EXTRACT PROVIDED:

=-=-=

BEING FAT SUCKS. I’m not judging; I’ve been overweight all my life. Obesity puts you at risk for high blood pressure, heart disease, stroke, and even some cancers.
Then of course there’sType 2 diabetes. The mother of all obesity-related complications keeps your body from regulating the sugar it needs as fuel, and can lead to all kinds of health issues, like kidney damage, heart disease, and even limb amputation.
That could change, if pharmaceutical companies can convince doctors that a new-ish class of drugs can attack Type II diabetes and the fatness that begets it—without killing patients. Earlier this month, at the Endocrine Society’s annual conference in Boston, Danish pharma Novo Nordisk presented three years of data showing that their diabetes drug liraglutide helped obese and prediabetic patients lose weight without undue risk. Which is big, for a drug that’s been flagged for causing cancer.
In rats, that is. Liraglutide—or Saxenda, as it’s known commercially for weight-loss—carries a black box warning from the FDA for giving thyroid tumors to rodents. However, the specific tumor-causing cell biology is different enough in rats that many endocrinologists don’t consider it a significant risk to human patients.
Many, but not all. Weight loss drugs are historically pretty risky. Remember Fen-Phen? It was great at helping people get skinny—as long as those people were OK with developing chronic heart problems. Fen-Phen was pulled from the market in 1997, and its maker had to pay billions of dollars in legal fees.
Liraglutide, in Saxenda form, might be the best alternative since Fen-Phen—especially since it probably won’t kill you—but the old black box warning along with institutional skittishness related to weight-loss medication means Novo Nordisk wants to push extra hard to get doctors to believe the drug is safe.
Especially because it could mean billions in new prescriptions. Another form of liraglutide, called Victoza, is cleared for treating Type II diabetes, which affects 29 million Americans. As a therapeutic category, diabetes drug costs rank the highest per patient per year for traditional therapies, according to a 2015 drug trend report by Express Scripts. And if you’re on a diabetes drug, you’re on it for life. That’s a huge, reliable market. But more than three times as many Americans—100 million—are obese or overweight. I know what you’re thinking: Another pharmaceutical company figured out a way to exploit our desire for a quick weight-loss fix while making a pant load of money.
It’s true, liraglutide fills a lot of Novo exec’s pants with a lot of money. In 2015, the drug made almost $23 billion globally in combined sales. In fact, liraglutide is the most profitable of a class of drugs known as GLP-1 agonists—lab-engineered compounds that mimic a naturally-occurring molecule that your body uses to regulate blood sugar.

=-=-=

BRIEF A: Copy the passage of the article about liraglutide from "In rats, that" up to and including "in legal fees.".
BRIEF B: Proceed with the article about liraglutide, picking up right after its final sentence.

(Recorded data)
=-=-=

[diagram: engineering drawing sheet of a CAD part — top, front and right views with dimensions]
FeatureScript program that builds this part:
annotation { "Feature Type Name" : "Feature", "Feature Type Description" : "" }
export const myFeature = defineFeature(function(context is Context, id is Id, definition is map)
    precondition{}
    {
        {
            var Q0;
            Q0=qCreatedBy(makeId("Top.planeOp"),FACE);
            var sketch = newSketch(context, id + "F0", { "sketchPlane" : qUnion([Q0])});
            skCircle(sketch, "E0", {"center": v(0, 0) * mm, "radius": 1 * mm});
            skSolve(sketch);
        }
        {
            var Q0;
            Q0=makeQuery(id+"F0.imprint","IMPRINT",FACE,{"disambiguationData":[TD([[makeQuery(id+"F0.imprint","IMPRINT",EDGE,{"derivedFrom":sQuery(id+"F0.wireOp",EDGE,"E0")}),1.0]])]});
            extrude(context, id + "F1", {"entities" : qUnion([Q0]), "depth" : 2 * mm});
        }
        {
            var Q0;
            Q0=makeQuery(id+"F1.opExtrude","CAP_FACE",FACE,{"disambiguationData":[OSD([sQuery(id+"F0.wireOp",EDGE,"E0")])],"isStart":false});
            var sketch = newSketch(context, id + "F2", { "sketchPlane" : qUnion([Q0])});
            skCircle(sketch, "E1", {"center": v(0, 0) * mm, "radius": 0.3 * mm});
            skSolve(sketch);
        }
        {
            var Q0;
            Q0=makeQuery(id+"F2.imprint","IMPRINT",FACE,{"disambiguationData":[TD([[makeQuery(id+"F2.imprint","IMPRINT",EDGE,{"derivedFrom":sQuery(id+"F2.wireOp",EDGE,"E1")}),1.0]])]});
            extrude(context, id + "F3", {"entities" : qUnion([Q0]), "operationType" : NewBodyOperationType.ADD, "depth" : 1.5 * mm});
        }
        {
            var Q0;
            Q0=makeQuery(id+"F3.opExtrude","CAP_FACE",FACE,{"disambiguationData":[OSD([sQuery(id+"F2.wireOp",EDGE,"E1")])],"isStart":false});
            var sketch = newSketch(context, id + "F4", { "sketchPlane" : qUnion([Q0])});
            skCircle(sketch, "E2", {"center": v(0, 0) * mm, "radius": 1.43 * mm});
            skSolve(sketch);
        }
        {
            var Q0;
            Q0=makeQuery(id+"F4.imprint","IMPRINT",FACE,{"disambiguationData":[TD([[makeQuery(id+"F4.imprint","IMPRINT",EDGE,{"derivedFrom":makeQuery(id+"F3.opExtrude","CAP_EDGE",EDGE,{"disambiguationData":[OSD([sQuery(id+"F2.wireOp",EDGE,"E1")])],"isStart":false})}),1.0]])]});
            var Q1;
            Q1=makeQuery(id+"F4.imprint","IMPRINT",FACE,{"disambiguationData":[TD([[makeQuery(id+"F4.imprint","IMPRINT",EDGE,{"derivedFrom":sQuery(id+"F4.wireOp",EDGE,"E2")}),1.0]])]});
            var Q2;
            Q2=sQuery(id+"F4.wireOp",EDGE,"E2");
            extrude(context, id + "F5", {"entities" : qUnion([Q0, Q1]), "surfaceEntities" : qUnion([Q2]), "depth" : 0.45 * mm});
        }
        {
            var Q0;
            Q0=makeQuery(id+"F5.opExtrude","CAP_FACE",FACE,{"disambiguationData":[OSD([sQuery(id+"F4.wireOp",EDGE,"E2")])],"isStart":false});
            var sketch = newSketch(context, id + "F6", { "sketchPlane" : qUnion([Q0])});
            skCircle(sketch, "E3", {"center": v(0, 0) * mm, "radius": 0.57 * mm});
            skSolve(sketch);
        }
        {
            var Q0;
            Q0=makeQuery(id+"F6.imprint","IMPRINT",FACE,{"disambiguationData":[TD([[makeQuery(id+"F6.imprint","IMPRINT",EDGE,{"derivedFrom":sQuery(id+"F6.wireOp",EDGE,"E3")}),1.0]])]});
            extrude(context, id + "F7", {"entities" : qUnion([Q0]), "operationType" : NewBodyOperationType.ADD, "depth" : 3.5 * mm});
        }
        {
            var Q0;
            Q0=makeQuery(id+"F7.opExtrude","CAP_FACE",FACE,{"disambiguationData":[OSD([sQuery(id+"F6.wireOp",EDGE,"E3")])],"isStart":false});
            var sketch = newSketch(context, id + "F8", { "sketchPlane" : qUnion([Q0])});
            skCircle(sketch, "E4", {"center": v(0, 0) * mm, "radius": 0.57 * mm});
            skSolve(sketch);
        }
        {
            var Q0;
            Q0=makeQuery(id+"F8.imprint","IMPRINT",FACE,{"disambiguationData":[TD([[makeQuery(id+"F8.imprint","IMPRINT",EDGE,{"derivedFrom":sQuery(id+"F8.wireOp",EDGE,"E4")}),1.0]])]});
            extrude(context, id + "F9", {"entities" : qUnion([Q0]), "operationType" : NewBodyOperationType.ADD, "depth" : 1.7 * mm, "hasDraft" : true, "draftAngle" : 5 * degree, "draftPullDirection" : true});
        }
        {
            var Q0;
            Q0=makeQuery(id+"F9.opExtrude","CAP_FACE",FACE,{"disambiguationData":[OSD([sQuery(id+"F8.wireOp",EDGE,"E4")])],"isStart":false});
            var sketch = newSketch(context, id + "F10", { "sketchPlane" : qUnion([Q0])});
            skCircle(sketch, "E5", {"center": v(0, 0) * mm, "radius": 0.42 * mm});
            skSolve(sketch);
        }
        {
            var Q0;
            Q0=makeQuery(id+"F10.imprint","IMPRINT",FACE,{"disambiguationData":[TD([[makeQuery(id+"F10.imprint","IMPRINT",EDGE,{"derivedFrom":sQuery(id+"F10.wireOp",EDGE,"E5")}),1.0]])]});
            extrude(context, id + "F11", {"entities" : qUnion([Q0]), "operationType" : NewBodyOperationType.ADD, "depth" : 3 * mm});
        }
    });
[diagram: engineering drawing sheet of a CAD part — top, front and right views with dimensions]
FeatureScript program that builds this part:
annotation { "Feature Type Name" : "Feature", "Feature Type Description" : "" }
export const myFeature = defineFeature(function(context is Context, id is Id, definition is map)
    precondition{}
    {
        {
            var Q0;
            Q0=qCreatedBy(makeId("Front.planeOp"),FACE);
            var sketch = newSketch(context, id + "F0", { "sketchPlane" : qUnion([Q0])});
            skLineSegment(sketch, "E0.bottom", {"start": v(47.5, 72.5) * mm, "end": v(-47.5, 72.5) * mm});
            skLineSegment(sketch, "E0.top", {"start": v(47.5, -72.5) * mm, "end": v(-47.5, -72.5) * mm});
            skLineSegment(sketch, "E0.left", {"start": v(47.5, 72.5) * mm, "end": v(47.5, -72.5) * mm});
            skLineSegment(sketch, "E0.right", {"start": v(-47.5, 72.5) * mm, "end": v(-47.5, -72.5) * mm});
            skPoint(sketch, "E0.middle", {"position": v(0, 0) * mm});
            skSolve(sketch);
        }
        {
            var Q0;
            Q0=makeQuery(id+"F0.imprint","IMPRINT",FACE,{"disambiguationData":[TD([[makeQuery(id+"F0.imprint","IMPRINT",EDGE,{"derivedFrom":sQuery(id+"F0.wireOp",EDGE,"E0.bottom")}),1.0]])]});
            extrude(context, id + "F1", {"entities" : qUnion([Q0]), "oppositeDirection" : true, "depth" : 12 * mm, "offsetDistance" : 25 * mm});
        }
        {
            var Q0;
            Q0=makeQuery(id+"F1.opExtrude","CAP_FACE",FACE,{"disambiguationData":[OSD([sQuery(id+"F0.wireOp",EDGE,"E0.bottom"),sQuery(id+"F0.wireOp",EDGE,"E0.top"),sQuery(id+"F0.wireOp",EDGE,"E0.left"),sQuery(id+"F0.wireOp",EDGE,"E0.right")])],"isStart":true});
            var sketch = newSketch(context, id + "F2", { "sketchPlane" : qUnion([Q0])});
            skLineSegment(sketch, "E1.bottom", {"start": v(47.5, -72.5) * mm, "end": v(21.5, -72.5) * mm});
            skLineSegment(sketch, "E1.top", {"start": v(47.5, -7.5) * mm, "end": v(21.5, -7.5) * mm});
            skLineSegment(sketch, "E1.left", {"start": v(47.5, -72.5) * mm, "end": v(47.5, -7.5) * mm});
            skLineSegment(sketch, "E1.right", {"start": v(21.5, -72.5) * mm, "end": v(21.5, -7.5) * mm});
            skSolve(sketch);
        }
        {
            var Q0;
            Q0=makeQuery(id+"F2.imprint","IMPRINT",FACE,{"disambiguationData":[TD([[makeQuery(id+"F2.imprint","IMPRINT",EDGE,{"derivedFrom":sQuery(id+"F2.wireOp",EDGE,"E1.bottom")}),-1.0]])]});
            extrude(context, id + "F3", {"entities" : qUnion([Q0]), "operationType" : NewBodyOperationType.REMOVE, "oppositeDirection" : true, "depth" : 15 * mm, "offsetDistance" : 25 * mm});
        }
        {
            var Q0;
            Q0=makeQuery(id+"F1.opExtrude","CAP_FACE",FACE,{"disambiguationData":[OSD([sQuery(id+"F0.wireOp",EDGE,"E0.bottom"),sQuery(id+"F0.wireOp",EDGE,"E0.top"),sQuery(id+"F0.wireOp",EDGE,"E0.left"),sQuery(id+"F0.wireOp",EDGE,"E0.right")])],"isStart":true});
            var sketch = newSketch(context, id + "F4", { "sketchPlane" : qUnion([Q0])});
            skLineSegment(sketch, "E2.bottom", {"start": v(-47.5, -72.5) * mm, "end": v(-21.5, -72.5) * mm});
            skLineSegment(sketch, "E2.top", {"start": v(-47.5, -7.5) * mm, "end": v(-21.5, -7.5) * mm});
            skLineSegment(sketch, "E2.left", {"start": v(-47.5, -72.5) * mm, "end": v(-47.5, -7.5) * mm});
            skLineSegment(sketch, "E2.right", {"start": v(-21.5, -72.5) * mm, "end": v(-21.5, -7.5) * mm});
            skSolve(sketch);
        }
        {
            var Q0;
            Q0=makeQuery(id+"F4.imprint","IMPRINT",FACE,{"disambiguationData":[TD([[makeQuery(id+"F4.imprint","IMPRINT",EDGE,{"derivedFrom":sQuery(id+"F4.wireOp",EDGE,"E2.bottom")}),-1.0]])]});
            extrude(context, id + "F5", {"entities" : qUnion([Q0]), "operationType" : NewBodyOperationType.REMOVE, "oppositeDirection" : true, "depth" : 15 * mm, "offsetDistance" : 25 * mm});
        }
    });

=-=-=

YOUR RESPONSE A:
In rats, that is. Liraglutide—or Saxenda, as it’s known commercially for weight-loss—carries a black box warning from the FDA for giving thyroid tumors to rodents. However, the specific tumor-causing cell biology is different enough in rats that many endocrinologists don’t consider it a significant risk to human patients.
Many, but not all. Weight loss drugs are historically pretty risky. Remember Fen-Phen? It was great at helping people get skinny—as long as those people were OK with developing chronic heart problems. Fen-Phen was pulled from the market in 1997, and its maker had to pay billions of dollars in legal fees.

YOUR RESPONSE B:
Now, this new indication for the drug isn’t all about money-grubbing. Liraglutide has been FDA-approved since 2010, (the agency approved higher dose, weight-loss specific Saxenda in 2014), but “I don’t think we realized how good of a weight loss agent it was until fairly recently,” says Ken Fujioka, a doctor and diabetes researcher at the Scripps Clinic in La Jolla, California, who led the study—known as “SCALE”—Novo presented at the Boston conference.
Initially, weight loss was just a side effect observed in liraglutide research. But there are good reasons to use the drug to attack a weight problem before it becomes diabetes—a process that takes time as your body becomes resistant to insulin. In 2012, the United States healthcare system spent$245 billion dollars on diabetes. Some researchers estimate this cost could rise to $512 billion by 2021. Effective weight-loss drugs could help stem that bleed.
Still, why use a drug at all when most physicians say people can beat their weight problems on their own? “Virtually 100 percent of people can lose weight and do it successfully,” Marc Reitman, a doctor and scientist at the National Institutes of Health (NIH) in Bethesda, Maryland. The problem—as if I really need to spell it out—is keeping that weight off. Reitman notes that the five-year failure rate for weight loss is amazingly high.
Your body fights you when you diet. “Your brain thinks you are starving,” Reitman says, and you adapt to the reduced calorie intake. “In response, you feel hungry and your metabolism becomes more efficient,” he says. That’s why diets must last for life, and “that’s not a message everybody wants to hear,” Reitman says.
Though it is one people should listen to. If you want to add a drug to your weight loss plan, you’ll need to consider the risks. “Every drug has a risk,” says Reitman. Liraglutide might not give you tumors, but it will drive up your monthly premium.